Just as the House of Representatives and some interest groups in the country continued to agitate for a reduction in the Monetary Policy Rate (MPR), the Africa Economist/Managing Director, Economic and Market Analysis, Citibank, Mr. David Cowan, has advised the Central Bank of Nigeria (CBN) to be careful in lowering interest rate.
According to Cowan, sending a signal that the restrictive monetary policy regime was over may put pressure on the naira.
Cowan said this while making a presentation at the fourth Eurofinance conference tagged: “Treasury, Risk and Cash Management in West Africa,” held in Lagos Thursday.
The CBN’s Monetary Policy Committee (MPC) which determines interest rate has in the past one year, kept the MPR at 12 per cent, which some analysts, manufacturers and industrialists believed was not favourable to them.
Also the cash reserve requirement (CRR) and the liquidity ratio are currently at 12 per cent and 30 per cent respectively.
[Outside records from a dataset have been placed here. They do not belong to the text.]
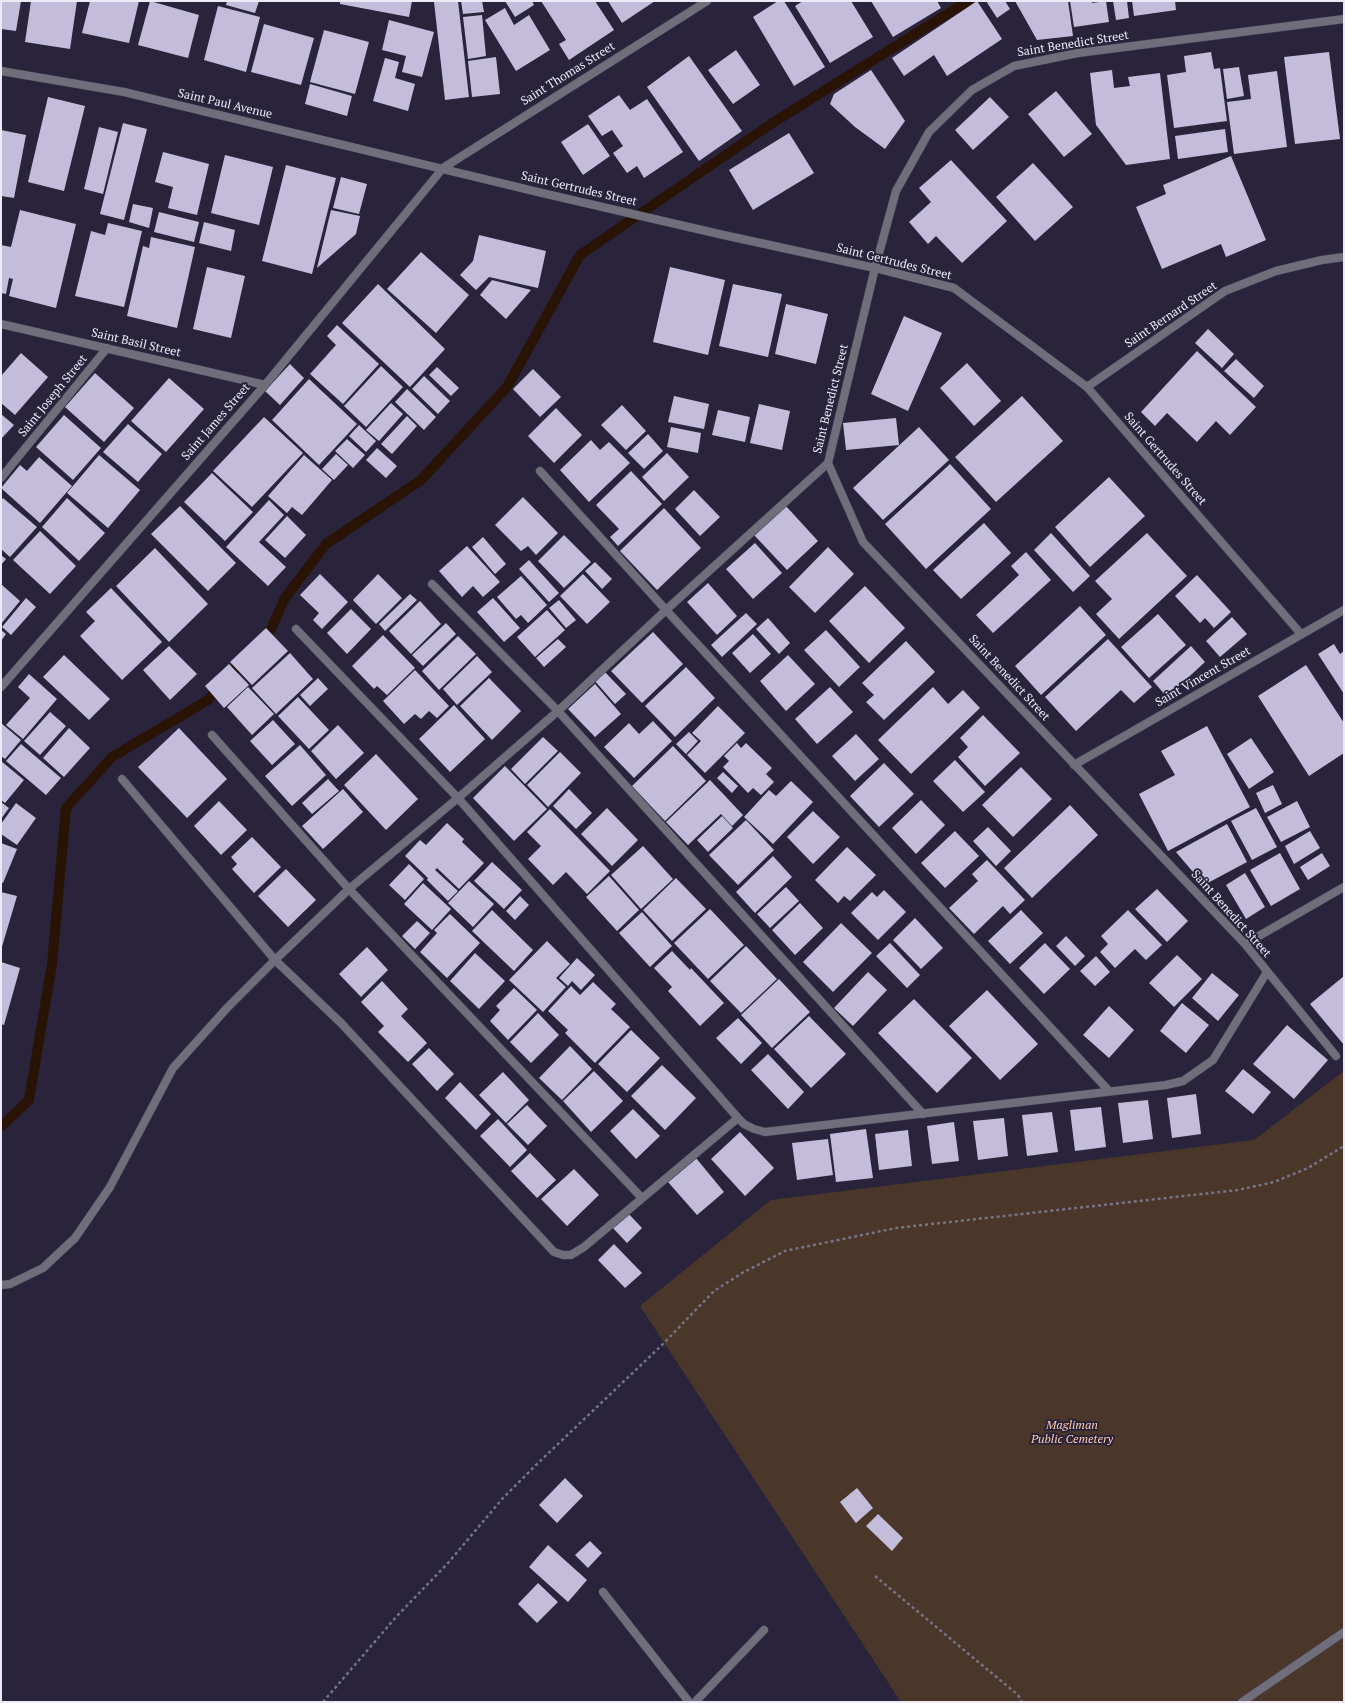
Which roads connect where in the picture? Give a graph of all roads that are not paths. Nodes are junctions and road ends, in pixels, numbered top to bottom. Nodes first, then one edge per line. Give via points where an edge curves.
1 (707, 1) edge
2 (1344, 19) edge
3 (1, 70) edge
4 (443, 168) junction
5 (1344, 257) edge
6 (875, 268) junction
7 (1, 324) edge
8 (108, 348) junction
9 (265, 385) junction
10 (1087, 387) junction
11 (828, 463) junction
12 (540, 471) dead end
13 (1, 478) edge
14 (432, 584) dead end
15 (666, 610) junction
16 (1344, 610) edge
17 (296, 629) dead end
18 (1301, 634) junction
19 (1, 687) edge
20 (558, 711) junction
21 (212, 734) dead end
22 (1074, 764) junction
23 (122, 778) dead end
24 (458, 798) junction
25 (1344, 887) edge
26 (349, 889) junction
27 (1245, 944) junction
28 (275, 960) junction
29 (1267, 972) junction
30 (1336, 1056) dead end
31 (1110, 1091) junction
32 (923, 1114) junction
33 (738, 1118) junction
34 (642, 1198) junction
35 (1, 1285) edge
36 (603, 1592) dead end
37 (764, 1630) dead end
38 (1344, 1632) edge
39 (689, 1702) edge
40 (695, 1702) edge
41 (1242, 1702) edge

1 - 4 street, Saint Thomas Street
2 - 6 street, Saint Benedict Street via 1078,53 1014,66 972,90 929,132 896,191
3 - 4 street, Saint Paul Avenue via 124,92
4 - 6 street, Saint Gertrudes Street via 719,234
4 - 9 street, Saint James Street
5 - 10 street, Saint Bernard Street via 1276,271 1225,291
6 - 10 street, Saint Gertrudes Street via 954,288
6 - 11 street, Saint Benedict Street
7 - 8 street, Saint Basil Street
8 - 9 street, Saint Basil Street
8 - 13 street, Saint Joseph Street
9 - 19 street, Saint James Street
10 - 18 street, Saint Gertrudes Street
11 - 15 street
11 - 22 street, Saint Benedict Street via 863,542
12 - 15 street
14 - 20 street
15 - 20 street
15 - 31 street
16 - 18 street, Saint Vincent Street
17 - 24 street
18 - 22 street, Saint Vincent Street
20 - 24 street
20 - 32 street
21 - 26 street
22 - 27 street, Saint Benedict Street
23 - 28 street
24 - 26 street
24 - 33 street
25 - 27 street
26 - 28 street
26 - 34 street
27 - 29 street, Saint Benedict Street
28 - 34 street via 341,1023 554,1252 571,1255
28 - 35 street via 227,1008 174,1068 110,1187 75,1238 43,1268 10,1284
29 - 30 street, Saint Benedict Street
29 - 31 street via 1213,1060 1184,1081
31 - 32 street
32 - 33 street via 765,1132 744,1124
33 - 34 street
36 - 39 street
37 - 40 street
38 - 41 street

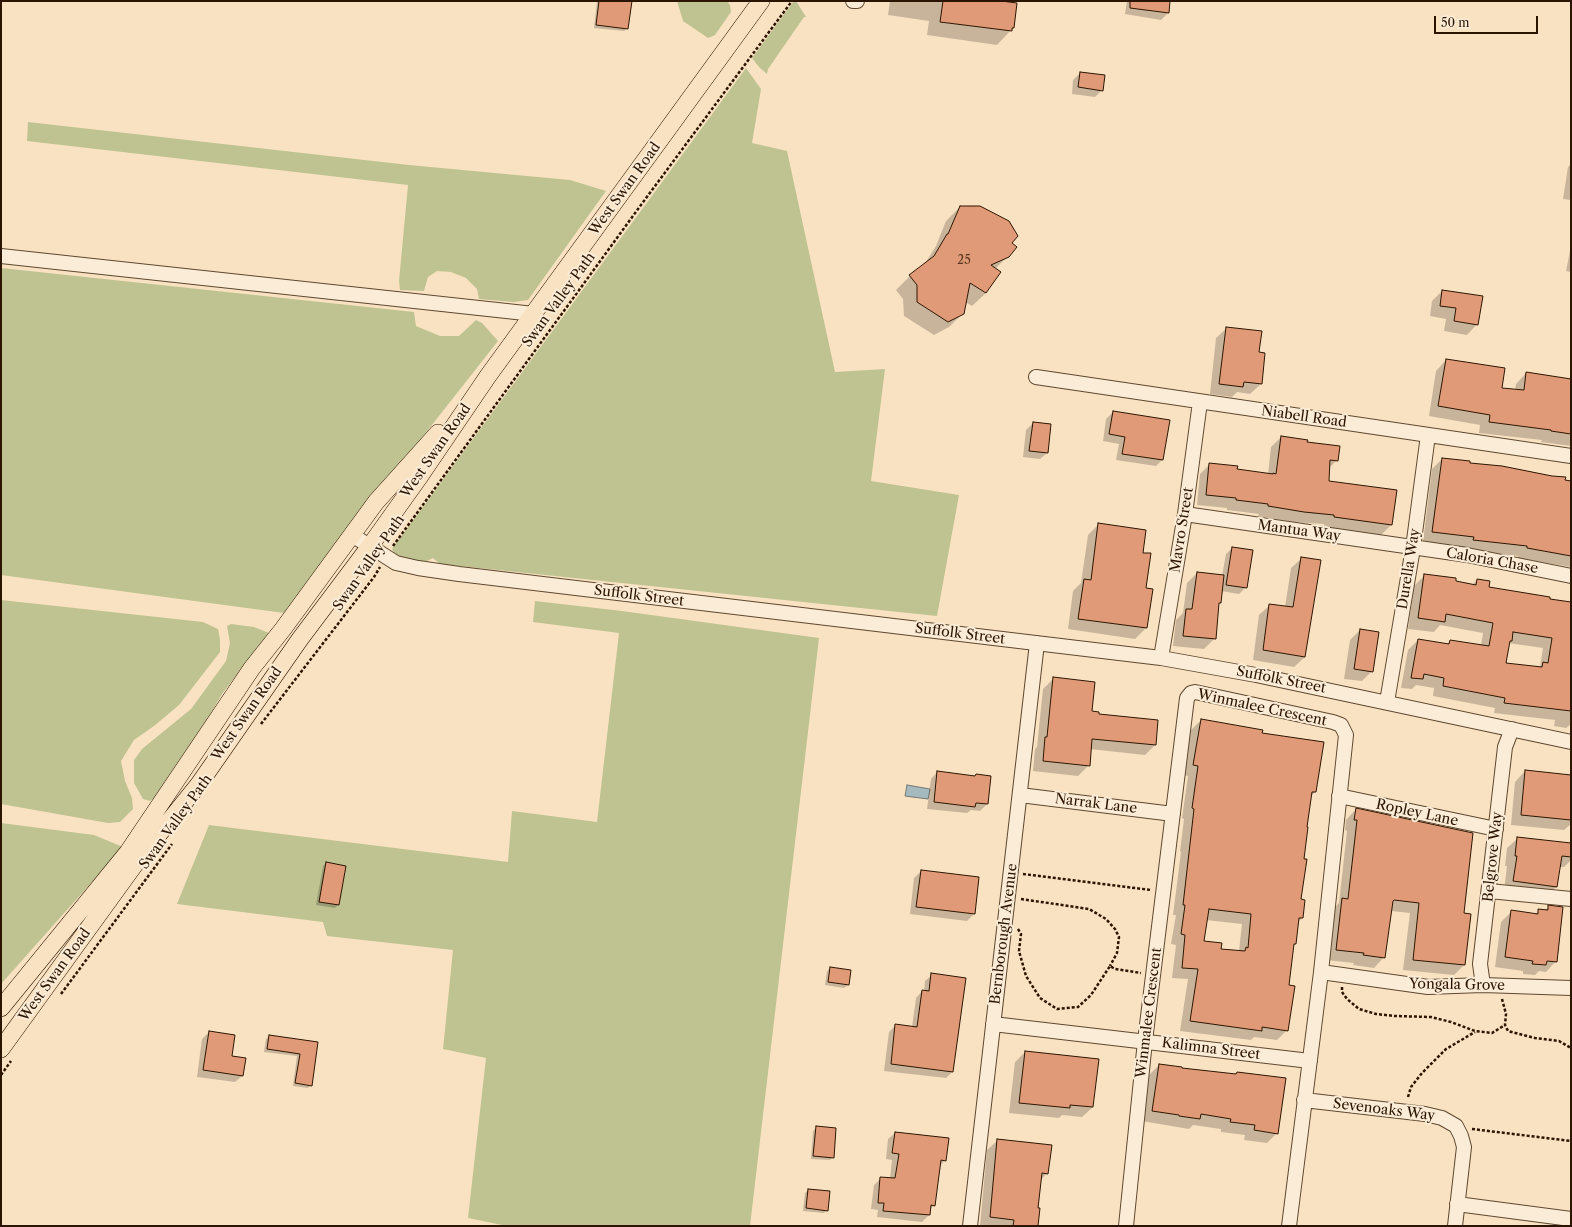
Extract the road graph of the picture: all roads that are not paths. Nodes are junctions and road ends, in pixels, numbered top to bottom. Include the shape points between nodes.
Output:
1 (761, 1) edge
2 (853, 1) edge
3 (857, 1) edge
4 (1, 256) edge
5 (534, 314) junction
6 (488, 376) junction
7 (1036, 377) dead end
8 (1200, 402) junction
9 (1428, 435) junction
10 (1571, 456) edge
11 (1185, 514) junction
12 (352, 535) junction
13 (370, 546) junction
14 (1413, 548) junction
15 (1571, 576) edge
16 (1037, 643) junction
17 (1161, 658) junction
18 (1387, 702) junction
19 (1512, 730) junction
20 (1571, 742) edge
21 (1020, 795) junction
22 (1339, 796) junction
23 (1172, 814) junction
24 (1496, 829) junction
25 (1489, 891) junction
26 (1571, 899) edge
27 (1320, 972) junction
28 (1483, 985) junction
29 (1571, 988) edge
30 (1, 1008) edge
31 (993, 1024) junction
32 (1145, 1041) junction
33 (8, 1053) edge
34 (1310, 1061) junction
35 (1304, 1100) junction
36 (1457, 1204) junction
37 (1571, 1219) edge
38 (970, 1226) edge
39 (1126, 1226) edge
40 (1289, 1226) edge
41 (1454, 1226) edge

1 - 5 main road, West Swan Road
2 - 3 street
4 - 5 street
5 - 6 main road, West Swan Road
6 - 12 main road, West Swan Road via 376,502
6 - 13 main road, West Swan Road
7 - 8 street, Niabell Road
8 - 9 street, Niabell Road
8 - 11 street, Mavro Street
9 - 10 street, Niabell Road
9 - 14 street, Durella Way
11 - 14 street, Mantua Way
11 - 17 street, Mavro Street
12 - 13 street, Suffolk Street
12 - 30 main road, West Swan Road via 252,668 128,852
13 - 16 street, Suffolk Street via 385,557 407,566 459,574
13 - 33 main road, West Swan Road via 300,639 199,784 138,860
14 - 15 street, Caloria Chase via 1491,559
14 - 18 street, Durella Way
16 - 17 street, Suffolk Street
16 - 21 street, Bernborough Avenue
17 - 18 street, Suffolk Street
18 - 19 street, Suffolk Street
19 - 20 street, Suffolk Street
19 - 24 street, Belgrove Way via 1505,747
21 - 23 street, Narrak Lane
21 - 31 street, Bernborough Avenue
22 - 23 street, Winmalee Crescent via 1346,735 1341,725 1195,692 1187,698
22 - 24 street, Ropley Lane
22 - 27 street, Winmalee Crescent
23 - 32 street, Winmalee Crescent
24 - 25 street, Belgrove Way
25 - 26 street
25 - 28 street, Belgrove Way via 1480,964
27 - 28 street, Yongala Grove via 1428,987
27 - 34 street, Winmalee Crescent
28 - 29 street, Yongala Grove
31 - 32 street, Kalimna Street
31 - 38 street, Bernborough Avenue
32 - 34 street, Kalimna Street
32 - 39 street, Winmalee Crescent
34 - 35 street, Winmalee Crescent
35 - 36 street, Sevenoaks Way via 1425,1114 1442,1118 1456,1126 1464,1147
35 - 40 street, Winmalee Crescent
36 - 37 street
36 - 41 street, Sevenoaks Way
The naira has been very stable in the past 18 months, just as Nigeria’s external reserves has been upbeat.
But Cowan pointed out that having attracted a lot of inflow into the country as a result of its tight monetary policy stance, the central bank must be careful in in relaxing interest rate so as not to hurt the economy.
He explained: “The problem is that when you increase interest rate and it attracts inflow. But when you want to ease rate, it is quite problematic.
Nigeria’s high interest rate has attracted a large amount of inflow into the country and those funds may want to leave at some point.
“How you manage that without putting your currency under pressure is what is complicated. But in the Nigerian context, the central bank has built up reserves to control that, if it is going to happen.
“There is one lesson Africa interestingly learnt last year about its currencies. If an African government wants to keep its currency stable, it really jerks up interest rate because in the global economy, high interest rate will attract more foreign inflows and allows currency stability.”
He argued that the Nigerian financial market had recorded over $5 billion inflow since last year, saying that the figure might increase to about $10 billion by the end of the year.
Cowan who predicted that the naira is going to be stable this year, also argued that the local currency may come under pressure next year.
“By the time we get to 2014, which is a pre-election year, the fiscal consolidation which has been achieved is going to come under some pressure. I think we might see some changes in the management of the central bank which I think may stall some confidence in the system.
“If you look at Nigeria’s growth story, what you see is that oil production is stagnated, but the rest of the economy has been growing quite faster. What that does is that it drives the increase demand for forex,” he said.
He disclosed that a lot of economies across the globe were going through economic re-balancing.
According to Cowan, lots of projections that the United States would become a net oil exporter by next decade, there would be a fundamental change in supply and demand in the international oil market.